In oceanography and climatology, every few years, there is an unusual event known as El Nio that causes unusually warm water temperatures along South America’s tropical west coast. This event, which occurs from Ecuador to Chile, is connected to adverse effects on local fisheries, agriculture, and weather as well as far-off climatic abnormalities in the equatorial Pacific and, sometimes, North America and Asia. Each El Nio event is primarily identified, evaluated, and forecast using the Oceanic Nio Index (ONI), a measurement of the east-central Pacific Ocean’s deviation from the average sea surface temperature [54] . Increases in sea surface temperature of more than 0.5˚C for at least five consecutives, overlapping three-month seasons are indicative of an El Nio event [55] . The El Nio-Southern Oscillation (ENSO) fluctuation, which is a regular adjustment of oceanic circulation and atmospheric patterns in the tropical Pacific area, is mostly to blame for these oscillations. Although the tropical Pacific is where ENSO’s main climatic impacts are focused, its flowing influences frequently affect the center of Asia and Europe, the polar regions, and the region around the Atlantic Ocean. These effects, commonly referred to as teleconnections, arise because variations in low-latitude atmospheric circulation patterns in the Pacific area impact atmospheric circulation in upstream and neighboring systems. As a result, storm tracks and the typical locations of ridges and troughs of atmospheric pressure—areas of high and low pressure—are altered [56] .

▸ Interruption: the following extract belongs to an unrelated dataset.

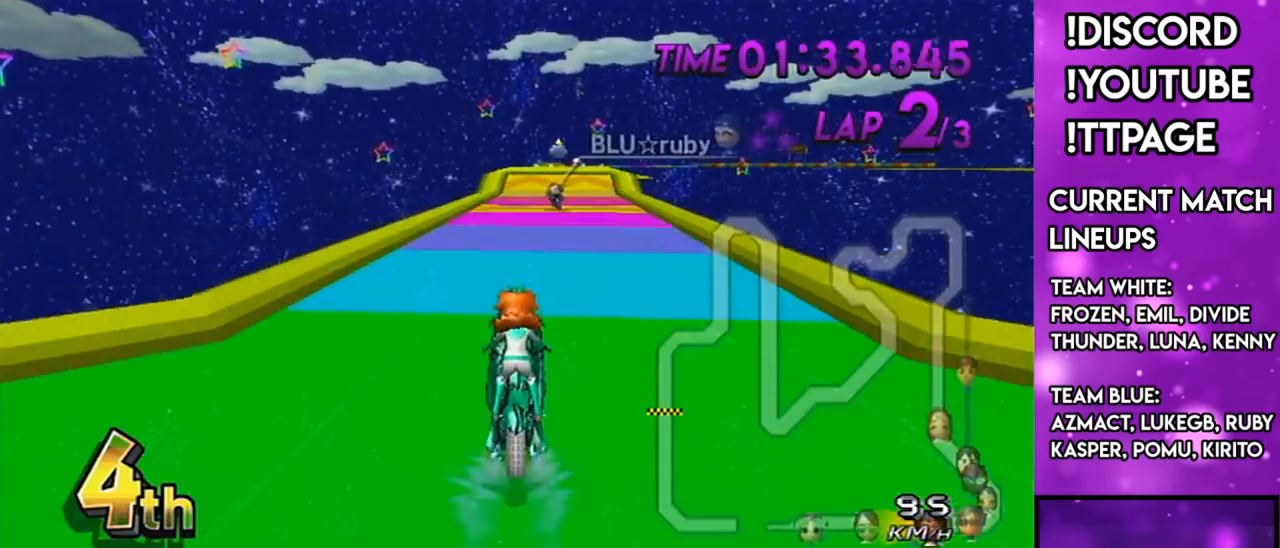
{"buttons": ["A", "R1"], "left_stick": "center", "right_stick": "center", "events": [[17, "DPAD_UP", "down"], [100, "DPAD_UP", "up"], [300, "R1", "down"], [317, "L1", "down"], [317, "right_stick", "left"], [367, "L1", "up"], [367, "right_stick", "center"]]}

For instance, El Nio events take place when the tropical Pacific’s easterly trade winds weaken or change course. This keeps the deep, cold seas off the west coast of South America from rising, while also warming the eastern Pacific and reestablishing the air pressure imbalance in the western Pacific. As a result, surface air is travelling eastward from Australia and Indonesia to the central Pacific and the Americas. The traditionally moist areas of Indonesia and northern Australia experience serious drought, while the generally Peru dry coast, has heavy rains and flash floods. Extreme El Nio episodes cause the Indian Ocean region’s monsoon to fail, which causes a severe drought in East Africa and India [56] . Westerlies and storm tracks are redirected towards the Equator, resulting in stormy, rainy winter weather in California and the dry Southwest of the United States, while the Pacific Northwest’s typically wet winter conditions become drier and warmer. Drought also occurs because of the westerlies’ displacement in northern China, northeastern Brazil, and parts of Venezuela. El Nio events typically happen every two to seven years, based on reef corals, tree rings, and long-term records of ENSO departure from historical recorded records. The occurrence and severity of these episodes, however, change throughout time [57] .

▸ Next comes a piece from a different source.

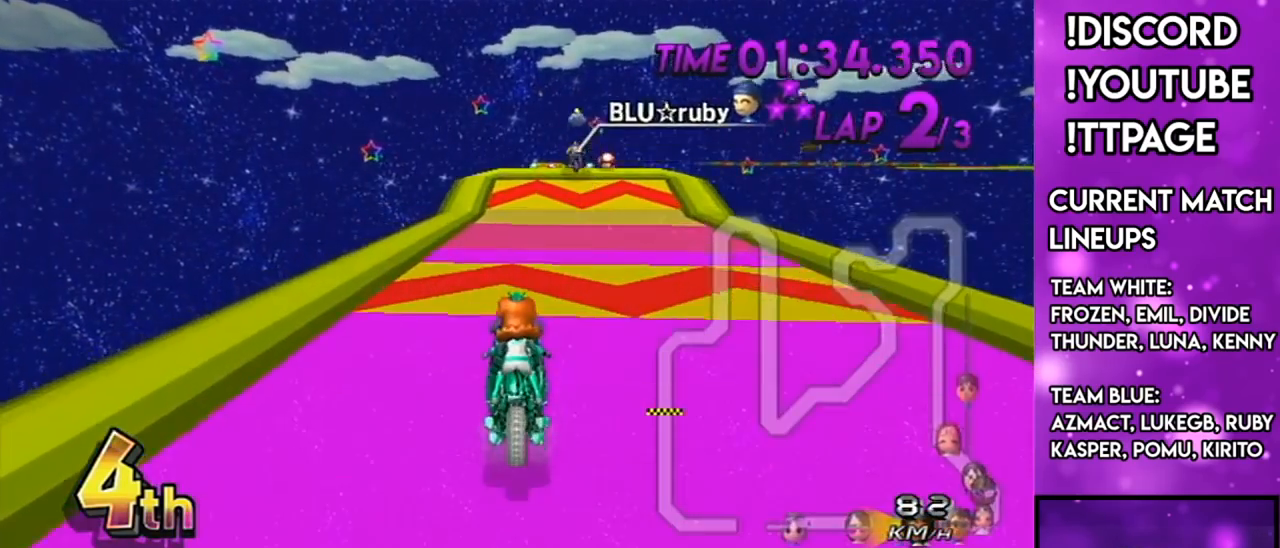
{"buttons": ["A"], "left_stick": "right", "right_stick": "center", "events": [[34, "R1", "up"], [101, "DPAD_UP", "down"], [184, "DPAD_UP", "up"], [267, "DPAD_LEFT", "down"], [267, "DPAD_UP", "down"], [334, "DPAD_UP", "up"], [351, "DPAD_LEFT", "up"], [484, "left_stick", "right"]]}
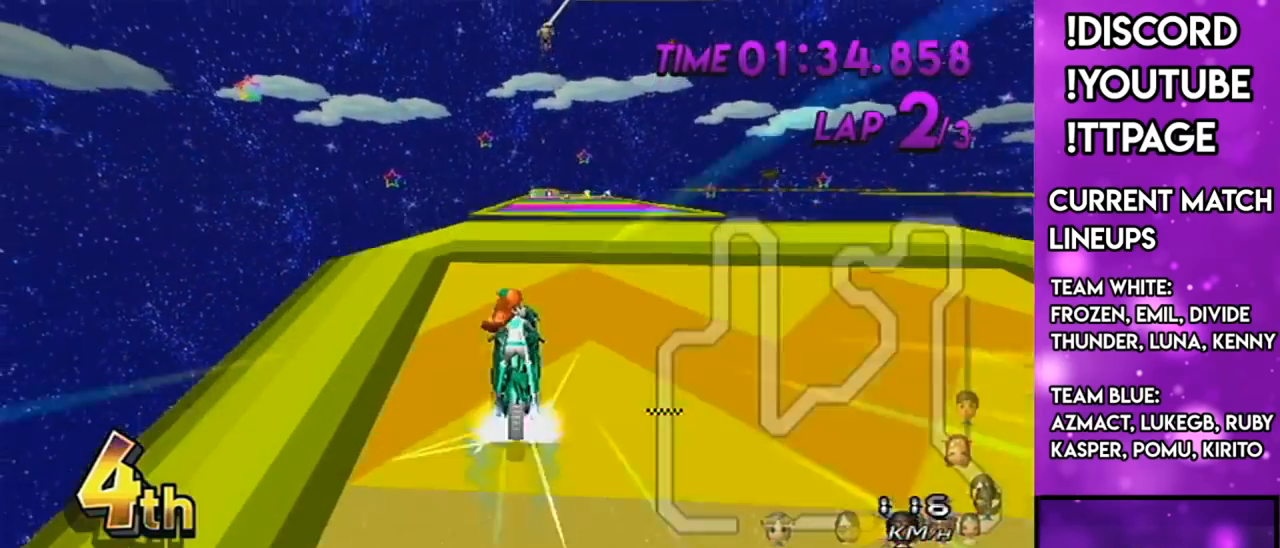
{"buttons": ["A"], "left_stick": "up", "right_stick": "center", "events": [[17, "R1", "down"], [83, "DPAD_LEFT", "down"], [117, "DPAD_DOWN", "down"], [117, "DPAD_LEFT", "up"], [267, "DPAD_DOWN", "up"], [367, "R1", "up"], [400, "left_stick", "up"]]}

Another example of an interannual oscillation that has a major impact on the climate of the Earth system and the Northern Hemisphere is the North Atlantic Oscillation (NAO) [58] . The pressure gradient, or difference in air pressure, between the Icelandic low, which is often located between Iceland and Greenland, and the subtropical high, which is typically positioned between Gibraltar and the Azores, is what causes this phenomenon. When the pressure gradient is steep due to a strong subtropical high and a deep Icelandic low, northern Asia and northern Europe continue to have wet, warm winters with frequent intense winter storms (positive phase). South Europe is dry at the same period. Positive NAO phases also result in warmer, less snowy winters in the eastern United States, albeit the effect is less pronounced than it is in Europe. When both a weak subtropical high and an Icelandic low coexist, the NAO is in a negative mode, which attenuates the pressure gradient. When this happens, northern Europe gets a dry and cold winter while the Mediterranean region receives substantial winter rainfall. During a negative NAO phase, the eastern United States usually experiences cooler temperatures and snowfall [32] .

The feedback and interactions between the seas and atmosphere cause the ENSO and NAO cycles. Interactions between these and other cycles, Earth system disturbances (e.g., massive volcanic eruption aerosol injections), and several other variables lead to interannual climate change. The 1991 eruption of Mount Pinatubo in the Philippines is one instance of a disturbance caused by volcanism; that summer’s worldwide average temperature dropped by about 0.5˚C.

7.3. Decadal Change

The weather changes on a decadal time frame, with many years of wet, dry, chilly, or warm weather clusters. The behavior and welfare of people may be significantly impacted by these multiyear clusters. For example, the “Lost Colony” at Roanoke Island in what is now North Carolina was destroyed by a severe three-year drought in the late 16th century, and the Jamestown Colony in Virginia had high mortality rates during a subsequent seven-year drought. However, recent research suggests that trade disruptions brought on by war may have also been a factor, possibly interacting with famines and other stresses related to the drought. Some academics have also suggested that prolonged, severe droughts were to blame for the collapse of the Maya civilization in Mesoamerica between 750 and 950 CE [59] .

It is commonly known that there is decadal-scale climatic fluctuation, although it is not totally known what causes it. Interannual changes contribute significantly to decadal climate variance. The frequency and strength of ENSO, for instance, evolve throughout time. Repeated El Nio episodes dominated the early 1990s, and numerous similar clusters have been shown to have occurred through the last century. Over decadal periods, the NAO gradient’s steepness varies as well; the 1970s experienced an especially steep gradient.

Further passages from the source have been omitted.